Love him or hate him, there seems to be no in-between, President Donald Trump has touched on at least one issue many Democrats and Republicans both believe needs to be addressed—infrastructure. Regions and states are struggling to finance their public infrastructure. A $170,000,000,000 infrastructure funding gap exists. Recently, President Trump announced a $1.5 T infrastructure plan tied to the federal budget process that is stirring substantial debate.
The Trump Infrastructure Plan provides:
- $200 B in Federal funds to spur at least $1.5 T in infrastructure investments with partners at the State, local, Tribal, and private level with
- $100 B to create an Incentives Program to spur additional dedicated funds from States, localities, and the private sector;
- $20 B dedicated to the Transformative Projects Program focused on projects that could have a significant positive impact on States, cities, and localities but may not attract private sector investment because of the project’s unique characteristics;
- $20 B allocated to expanding infrastructure financing programs such as using $14B to expanding a number of existing credit programs: TIFIA, WIFIA, RRIF, and rural utility lending;
- $6 B for expanding Private Activity Bonds;
- $10 B for a new Federal Capital Revolving Fund, which will reduce inefficient leasing of Federal real property which would be more cost-effective to purchase; and
- $50 B will be devoted to a new Rural Infrastructure Program to rebuild and modernize infrastructure in rural America primarily allocated to State governors, giving States the flexibility to prioritize their communities’ needs, and the remaining funds will be distributed through rural performance grants to encourage the best use of taxpayer dollars.
President Trump is seeking a Third Way of addressing this growing infrastructure funding gap through the use of Public-Private-Partnerships (PPPs).

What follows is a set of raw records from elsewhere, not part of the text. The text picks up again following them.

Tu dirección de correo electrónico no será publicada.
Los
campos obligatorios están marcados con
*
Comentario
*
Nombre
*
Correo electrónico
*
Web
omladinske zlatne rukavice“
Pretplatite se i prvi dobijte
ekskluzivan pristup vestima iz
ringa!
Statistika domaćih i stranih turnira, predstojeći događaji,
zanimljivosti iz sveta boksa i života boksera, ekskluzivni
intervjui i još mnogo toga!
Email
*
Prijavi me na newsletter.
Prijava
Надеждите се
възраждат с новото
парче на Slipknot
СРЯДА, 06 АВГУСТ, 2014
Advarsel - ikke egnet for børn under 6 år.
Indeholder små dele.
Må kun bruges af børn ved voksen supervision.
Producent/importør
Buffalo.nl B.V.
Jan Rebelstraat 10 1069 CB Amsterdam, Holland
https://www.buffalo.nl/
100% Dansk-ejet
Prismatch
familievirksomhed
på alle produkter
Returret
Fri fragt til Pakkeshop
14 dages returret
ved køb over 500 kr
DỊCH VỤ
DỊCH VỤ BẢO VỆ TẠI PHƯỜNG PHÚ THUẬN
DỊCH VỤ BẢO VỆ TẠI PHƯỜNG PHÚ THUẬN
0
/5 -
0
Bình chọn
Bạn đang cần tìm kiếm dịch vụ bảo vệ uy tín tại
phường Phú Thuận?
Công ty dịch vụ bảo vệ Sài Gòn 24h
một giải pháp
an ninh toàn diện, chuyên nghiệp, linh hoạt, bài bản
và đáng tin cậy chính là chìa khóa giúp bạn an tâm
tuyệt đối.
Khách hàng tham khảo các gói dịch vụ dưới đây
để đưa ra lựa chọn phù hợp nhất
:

A PPP is a contractual agreement formed between a public agency and private sector entity that allows for greater private sector participation in the delivery of transportation projects. These projects are not just the private sector construction of roads, but instead they shift a larger share of the economic risk and financial rewards to the private sector. Private firms agree to construct, finance, maintain and/or operate a project. The Chicago Skyway, Indiana Tollroad, and Ohio’s Portsmouth By-Pass are just a few examples of PPPs that use private companies to carry the burden of infrastructure construction and, at times, operation.
As with all matters in Washington, the Trump Infrastructure Plan has its detractors. While most agree that America’s infrastructure is in desperate need of a tune up, a national consensus on how to approach that issue is still forming. Democrats are focused on the traditional methods of promoting infrastructures spending tied to the gasoline taxes and conservatives oppose all taxes in any form. Communities desperate for infrastructure should advocate aggressively with their members of Congress about the need for a new federal infrastructure program no matter whose name is on it.